TASK GOAL:
Copy the excerpt about Rosenthal word for word, starting at "- Artcore Art" and continuing up to and including "the Arts (1994)".

Artist Robert Rauschenberg honored her in a suite of prints entitled Tribute 21.

==Acting roles==
Rosenthal had a small part in two Season 1 episodes of the television series Frasier, called "The Crucible", and “Call Me Irresponsible” (uncredited). She also had a small part in the Michael Tolkin film, The New Age, which starred Judy Davis.

==Death==
Rosenthal died on May 10, 2015, in Los Angeles from congestive heart failure. She was 88.

==Awards==
- Vesta Award from the Woman's Building (1983)
- Obie Award (1989)
- Artcore Art Award (1991)
- College Art Association of America Artist Award (1991)
- Women's Caucus for Art Honor Award for Outstanding Achievement in the Arts (1994)
- The Fresno Art Museum's Distinguished Artist Award (1994)
- Genesis Award (1995)
- Certificate of Commendation and Certificate of Commendation from the City of Los Angeles Cultural Affairs Department (1996)

PROVIDED DATA:
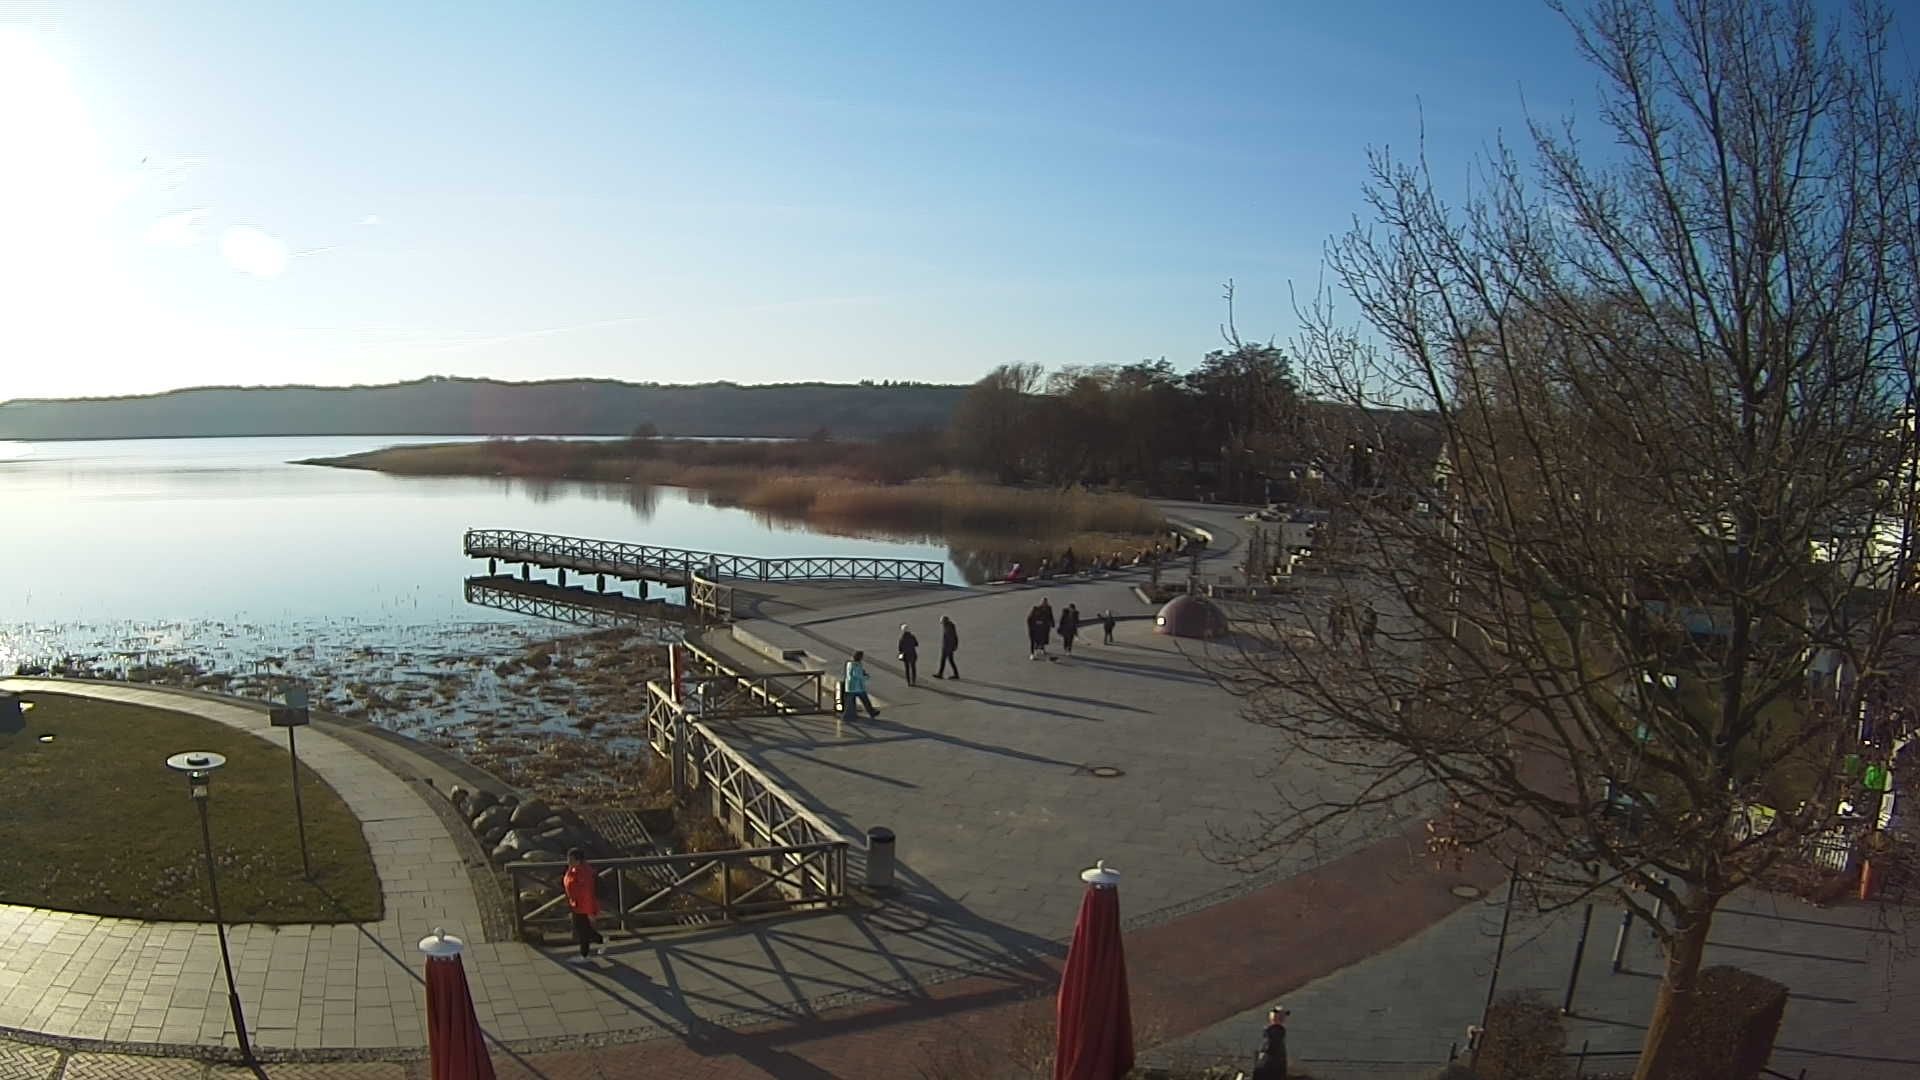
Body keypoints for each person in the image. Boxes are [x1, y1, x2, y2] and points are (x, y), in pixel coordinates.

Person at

RESPONSE BELOW:
- Artcore Art Award (1991)
- College Art Association of America Artist Award (1991)
- Women's Caucus for Art Honor Award for Outstanding Achievement in the Arts (1994)